As you read this, the Safai Karmachari Andolan (www.safaikarmachariandolan.org) is holding a protest somewhere in India asking the government to stop the deaths of workers in sewers and septic tanks. Such a sustained and long-standing protest – every day in some part of India – should have received media space akin to other protests and people’s movements, but the fact is that sewer-cleaning humans seem to rank low on the priority list even in the media. This is dispiriting but in keeping with the other social spheres in our country, where sewer cleaners are treated as if they do not exist, and if their existence is acknowledged it is to “tsk tsk” at their plight and move on – or to justify the work they do on the basis of their supposed social status. That is, caste. Those 2 lakh families mentioned in the Census? They are Dalit families.

Here, probably, is the crux of why manual scavenging has not yet been eliminated, for all the government’s purported intentions and ineffectual laws. The general thinking is that people from the “lower castes” are born to do this work, and that they don’t know how to do anything else. Not only is this outrageous, it is also patently untrue. For one thing, no one is “born” to do filthy work just as no one is “born” to keep accounts, do gardening or be a head of state. This is work they learn to do, in the absence of other opportunities and options. It is work that is passed on through generations, and the compulsions of their community keep them mired in it. It is not out of choice that they clean faeces by hand, it is out of oppression. The practice of manual scavenging is “inherited”, and any resistance to take up the occupation would result in their ostracism by their families and villages, writes the Economic and Political Weekly

Urban do-gooders fondly believe that all children should go to school, and take young street vendors at their word when they say they attend school and sell knick-knacks in their spare time. But India’s reality is far different. The EPW in its article about manual scavengers continues, “Their children forgo education, and if fortunate enough to go to school, they end up sitting in a corner in the classrooms with minimal interaction with teachers and fellow students.”

Bezwada Wilson had a similar experience, as he recounted in an interview. Mr Wilson, co-founder of the Safai Karmachari Andolan, who comes from a family of manual scavengers, got the chance to pursue higher studies, but the profession followed by his parents and elder brother haunted his life and he was laughed at by other students in his school. After graduating, he approached the Employment Exchange Office where he was told that he would be given the job of a sanitation worker because of his caste. His fury at this sparked the formation of the Andolan and Mr Wilson’s lifelong mission to eradicate manual scavenging and help Dalits reclaim their dignity. For this he won the Ramon Magsaysay Award in 2016.

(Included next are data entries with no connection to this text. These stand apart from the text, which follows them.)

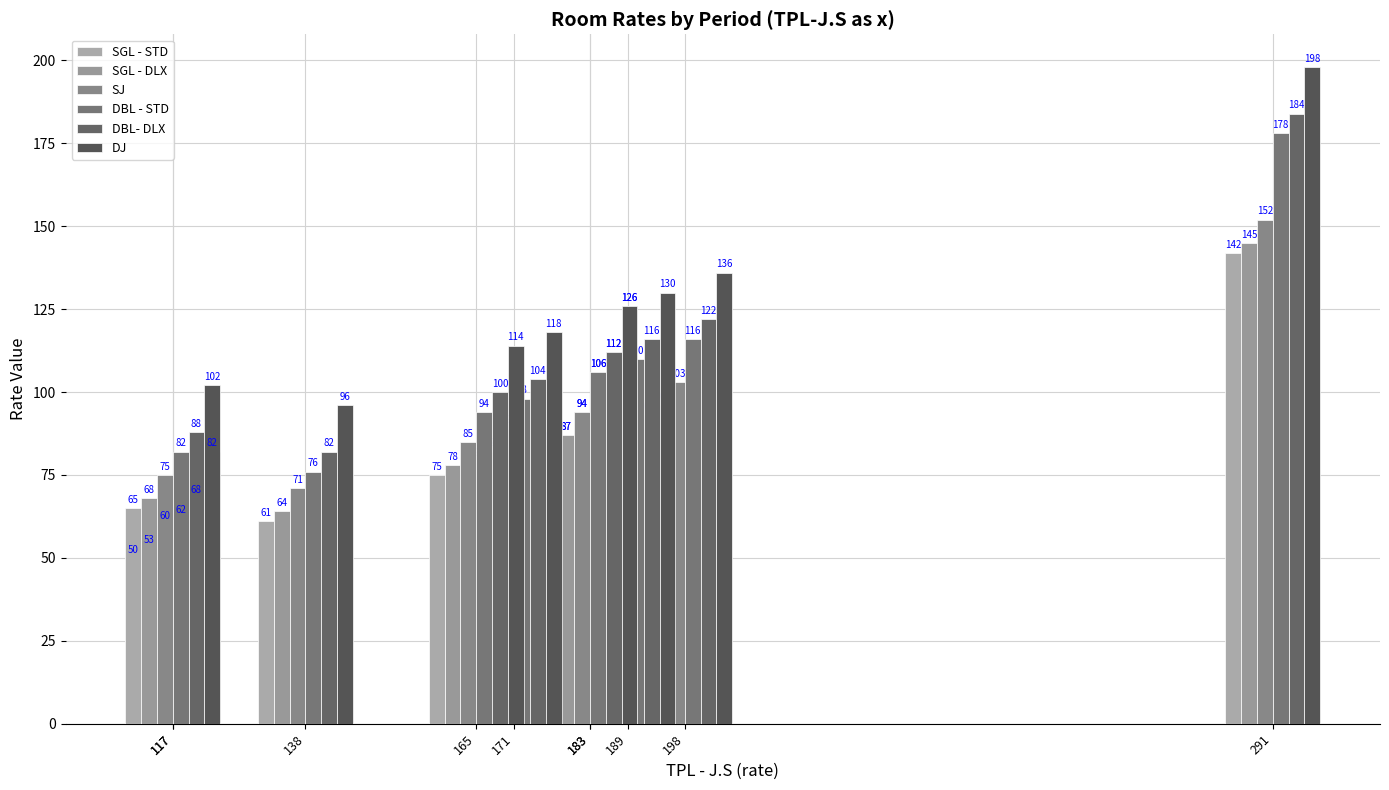

Which series changed the most between 171 and 165?

SGL - STD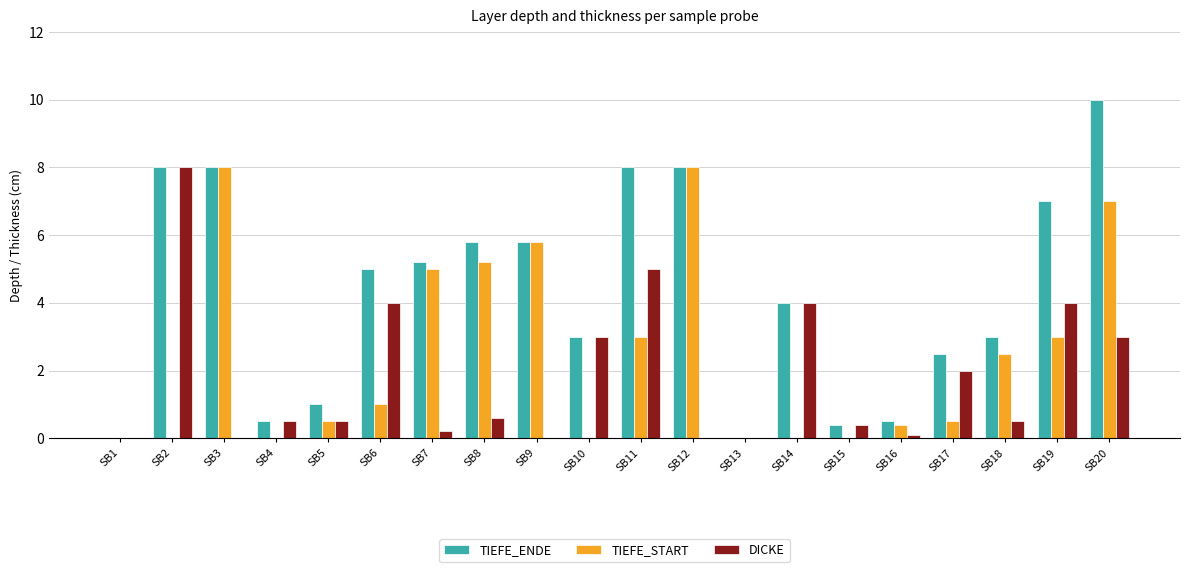

What is the highest value of the DICKE series?

8.0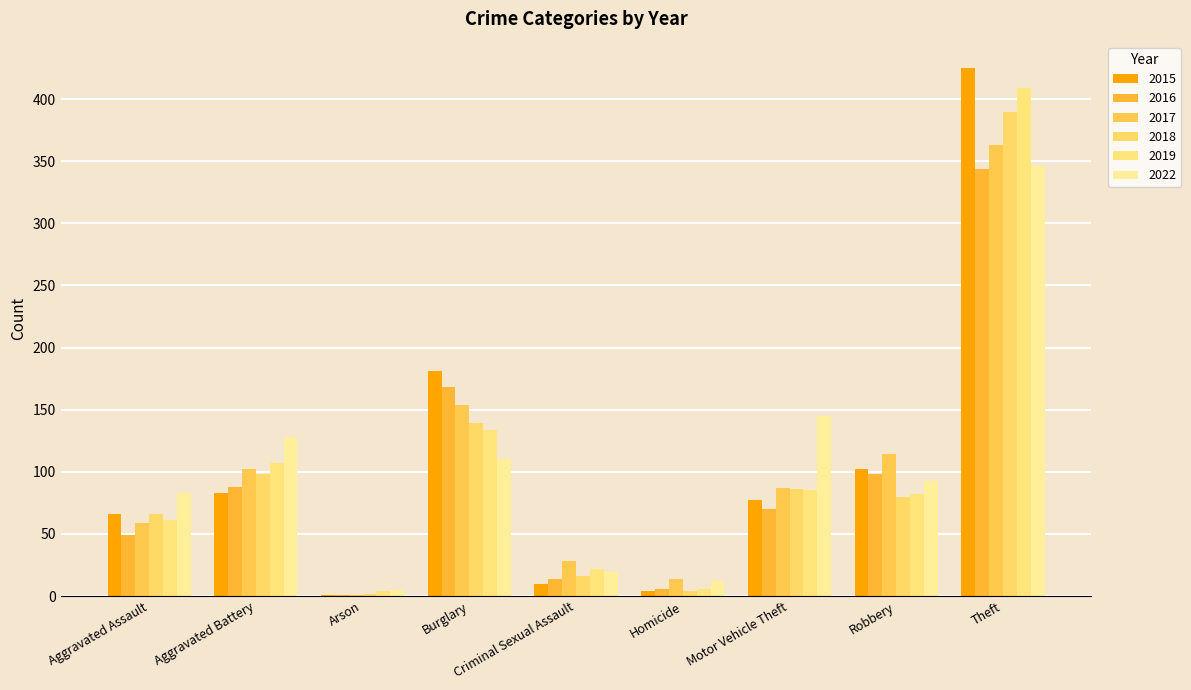

What value does the 2015 series have at Criminal Sexual Assault?

10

Mr Wilson has spent more than 30 years in his crusade, which should rightfully be a movement we should all support. Because, let’s face it, it is only by an accident of birth that we are “here” and not “there”. It is a crusade that the government needs to take up, and put its monetary might behind. The Bandicoot can easily be purchased and put to work all over the country, if only various administrations have the will to do it. But in a society where caste discrimination is more deeply ingrained than the lines on one’s hand, this simple move is apparently the most difficult to execute.